President Joe Biden’s Department of State is banning the importation of Russian ammunition at a time when the demand for ammo continues to keep in-store inventories slim.

On Sunday, the NRA-ILA reported a State Department release focused on Russia, indicating, “[n]ew and pending permit applications for the permanent importation of firearms and ammunition manufactured or located in Russia will be subject to a policy of denial.”

The NRA-ILA observed, “Ammunition exports to the United States are only a small percentage of the GDP of the Russian Federation, but Russian origin ammo makes up a large part of the American ammunition supply.”

U.S. President Joe Biden gestures to Secretary of State Antony Blinken as he gives remarks on the U.S. military’s ongoing evacuation efforts in Afghanistan from the East Room of the White House on August 20, 2021 in Washington, DC. The White House announced earlier that the U.S. has evacuated almost 14,000 people from Afghanistan since the end of July. (Photo by Anna Moneymaker/Getty Images)

⁂

Exercise objective — Please continue the news report on the State Department's ban on Russian ammunition imports, picking up right after its final sentence.

Extracted records —
⁂

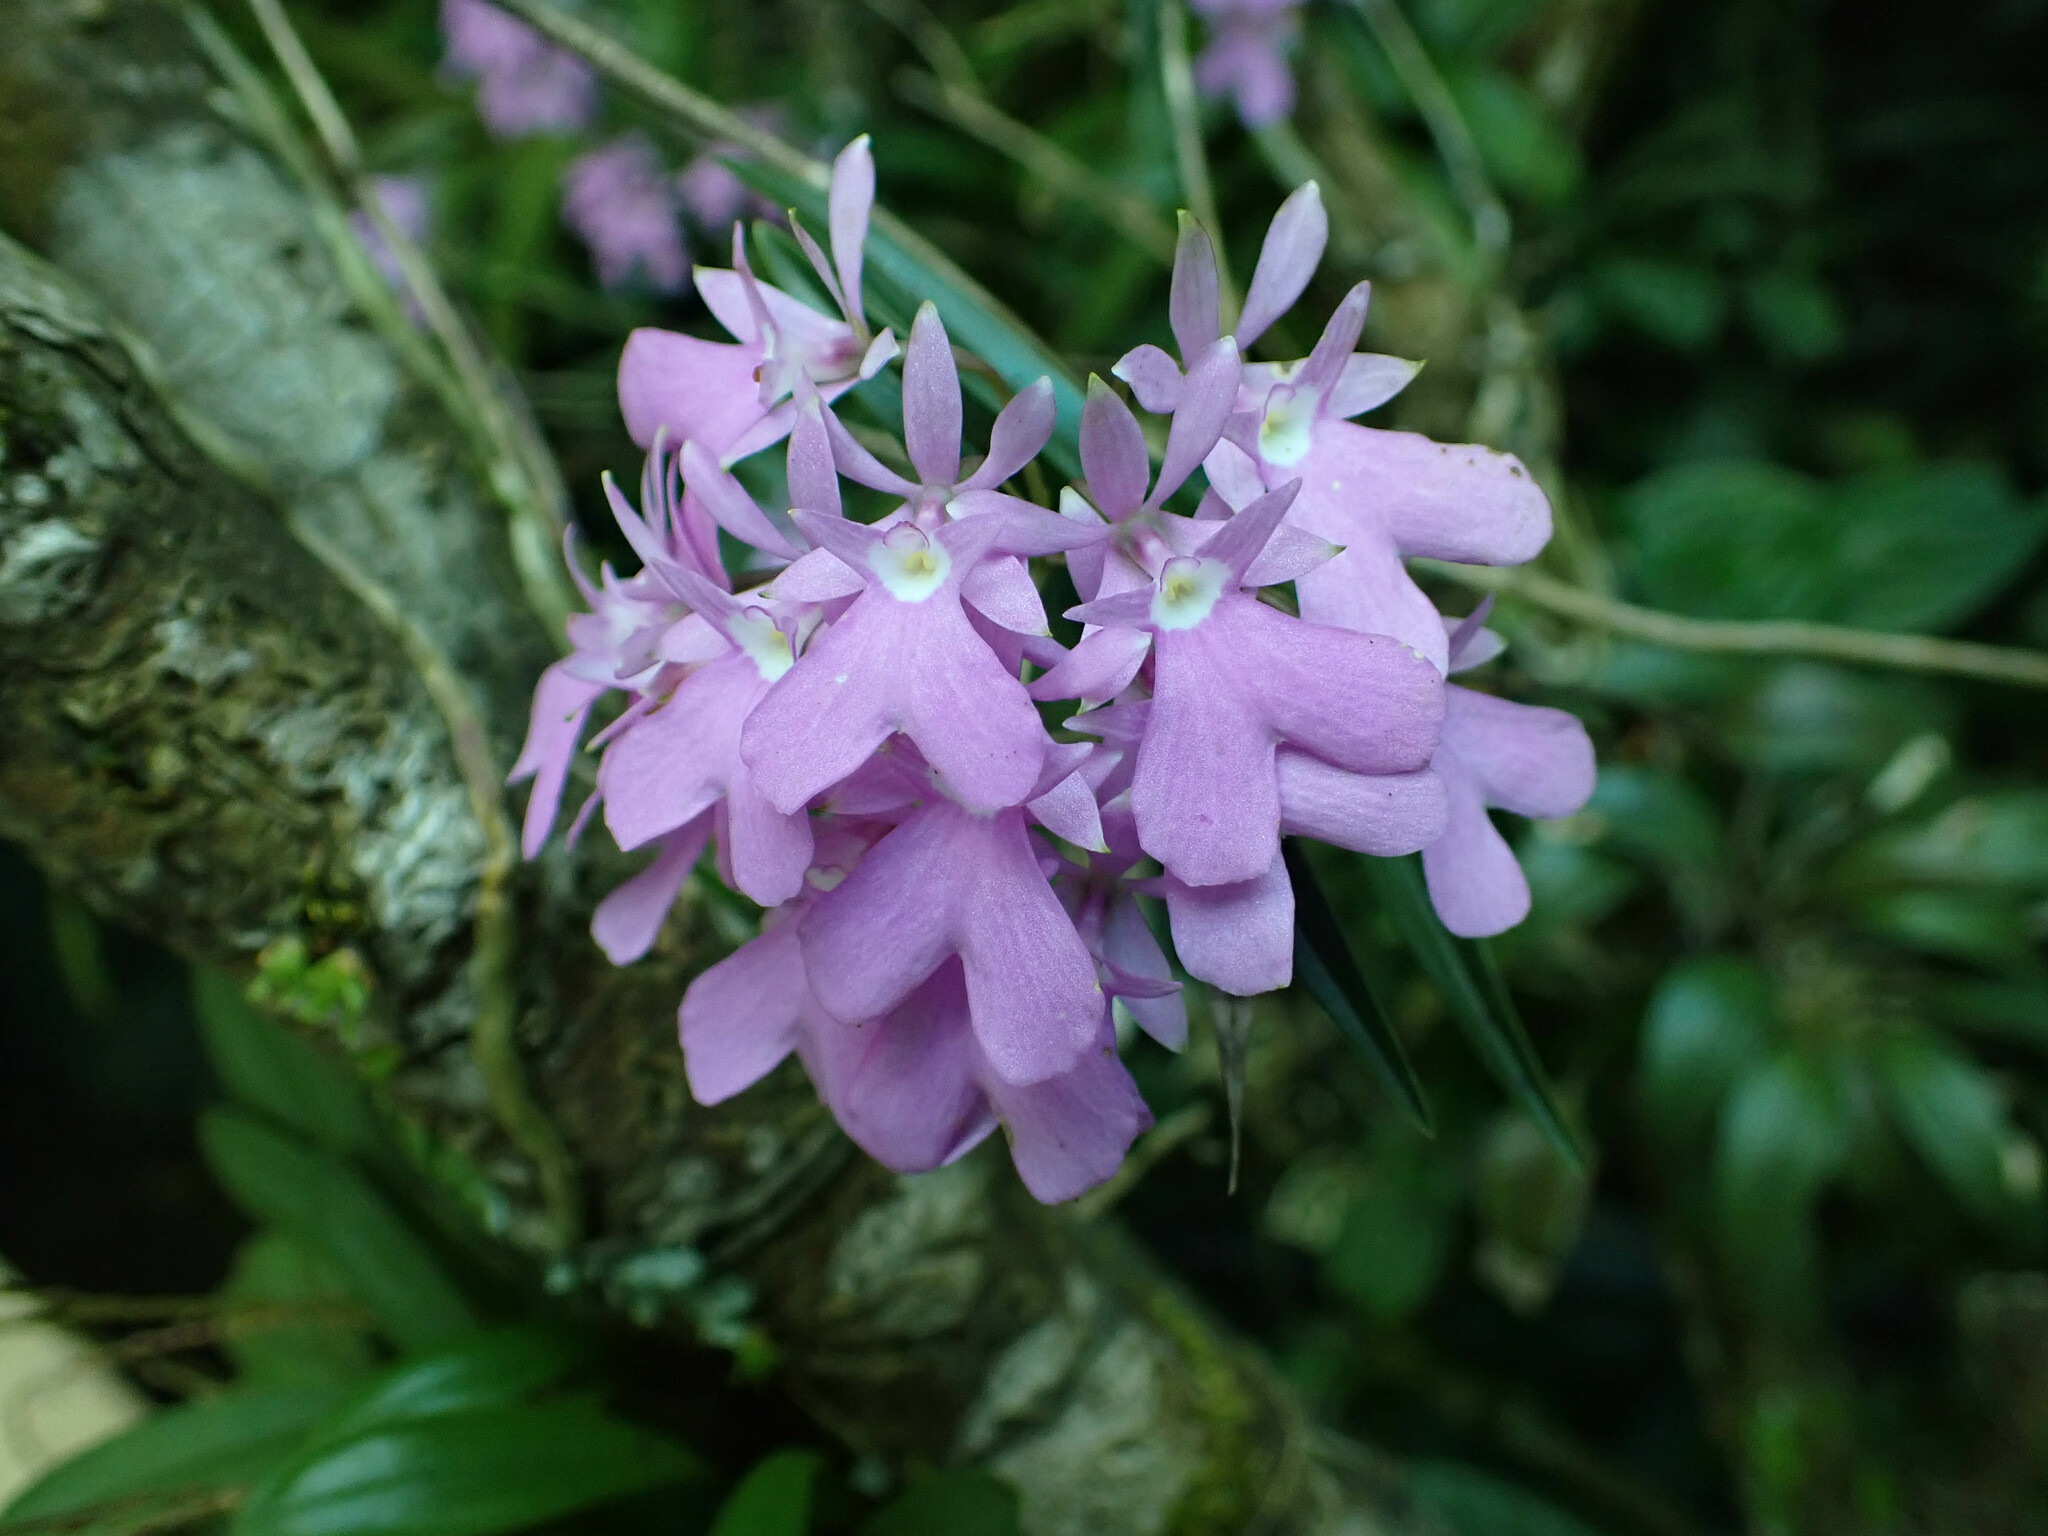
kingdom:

⁂

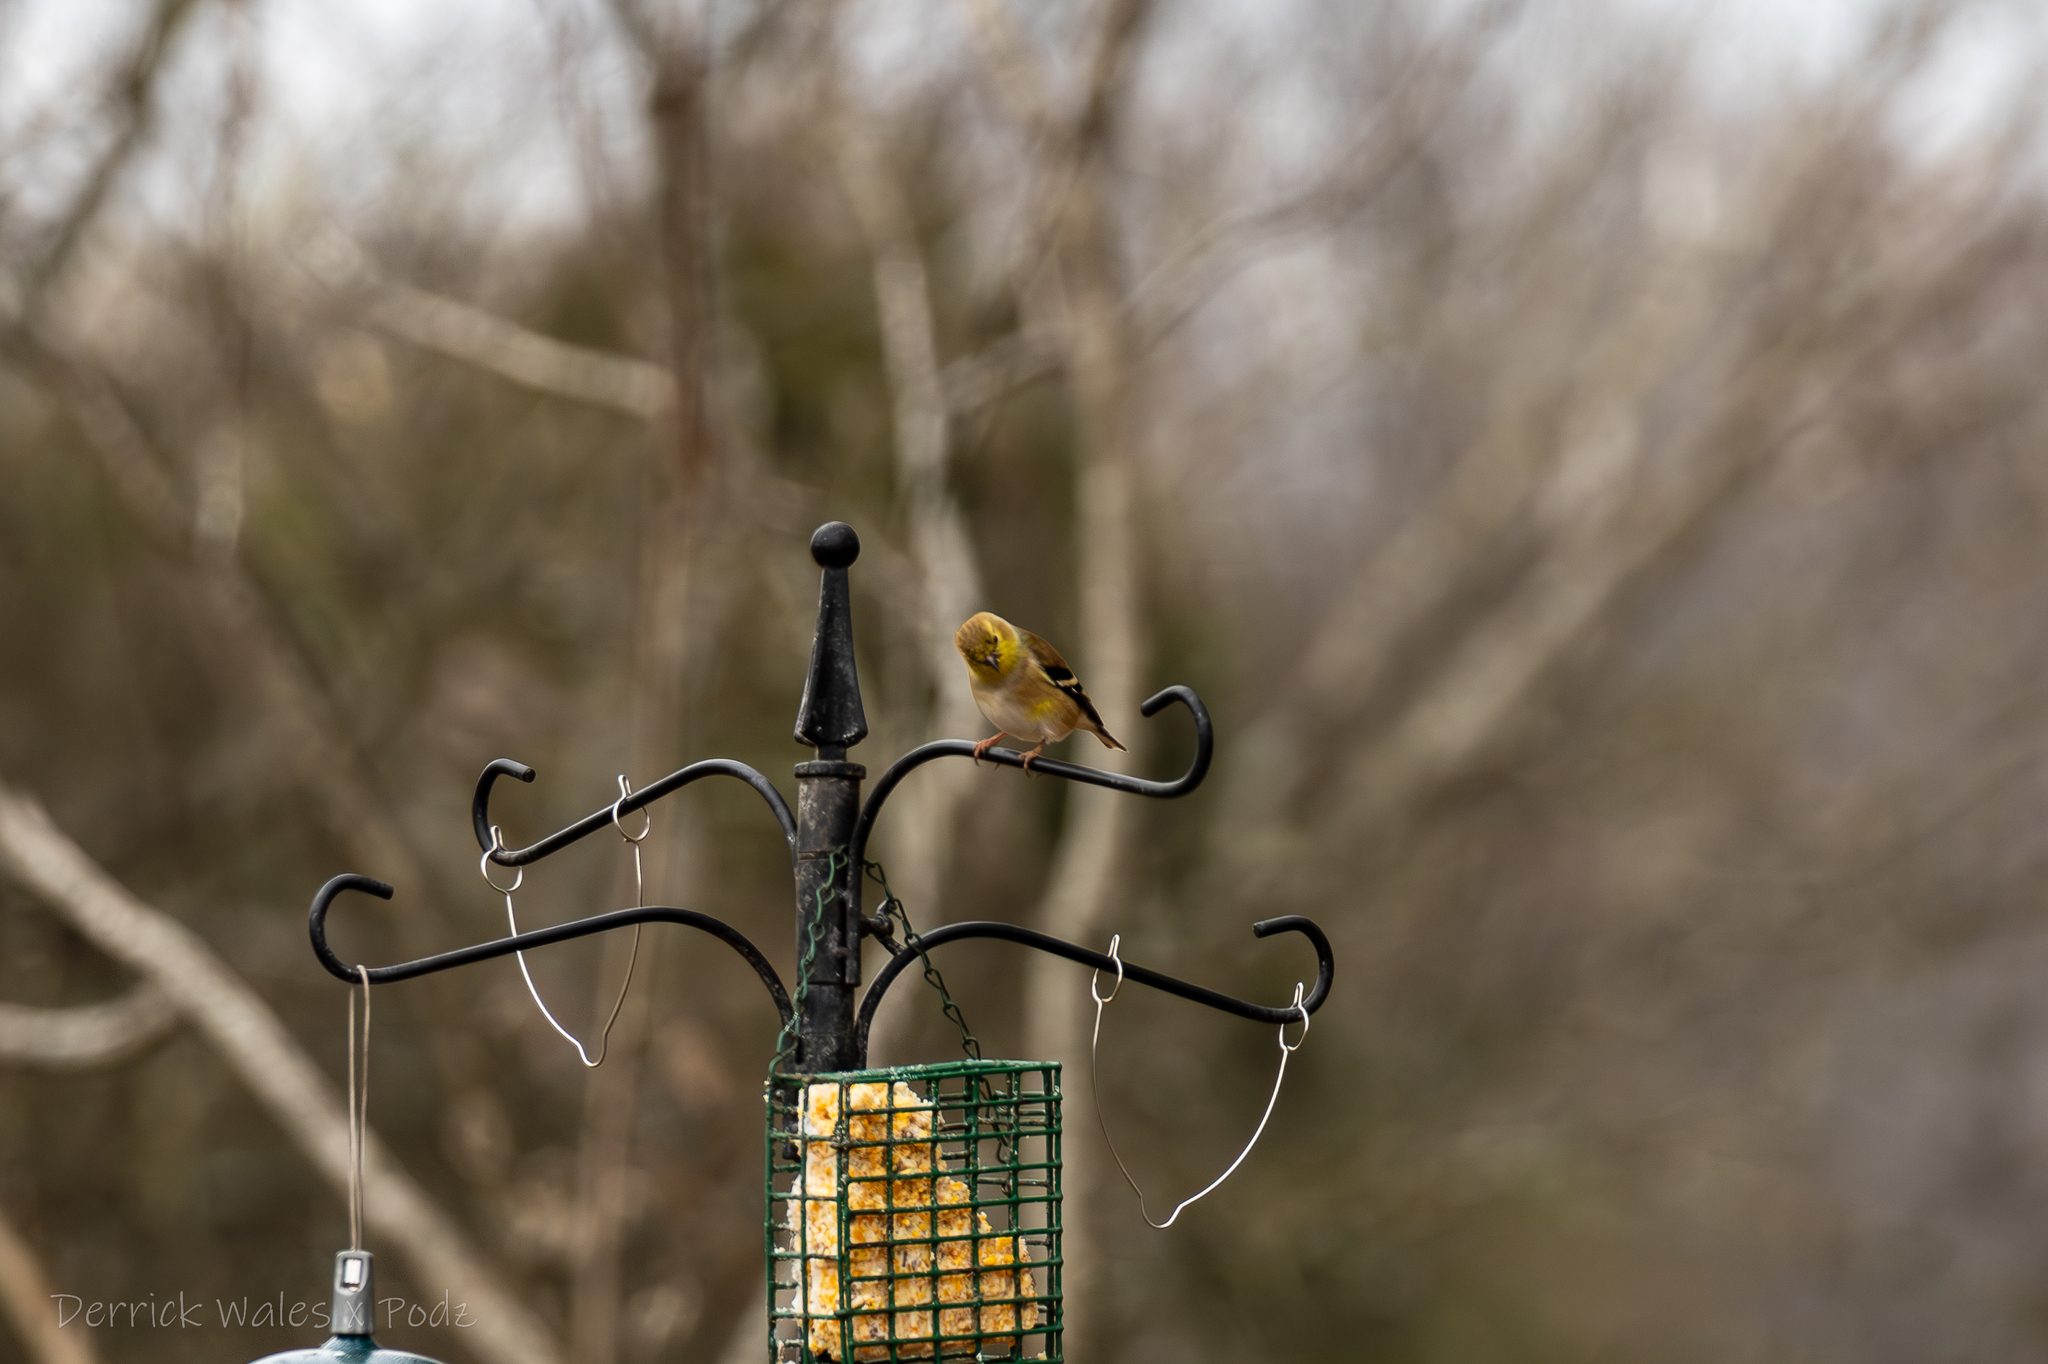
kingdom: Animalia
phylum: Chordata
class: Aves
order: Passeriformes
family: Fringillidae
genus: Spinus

⁂

Final result —
GunsAndAmmo.com spoke with Charles Brown of MKS Supply, the largest American importer of Russian ammo, and learned that “roughly 40 percent of the ammunition sold in the U.S. originates from Russian sources.”

The Russian ammo, made by “companies such as Wolf, Tula and Barnaul,” has been a cheaper price option for buyers during the rush on ammo that began in spring of 2020 and continues now.

Ammunition boxes are for sale at a gun shop in Merrimack, New Hampshire, on November 5, 2016.  (Photo credit should read DOMINICK REUTER/AFP via Getty Images)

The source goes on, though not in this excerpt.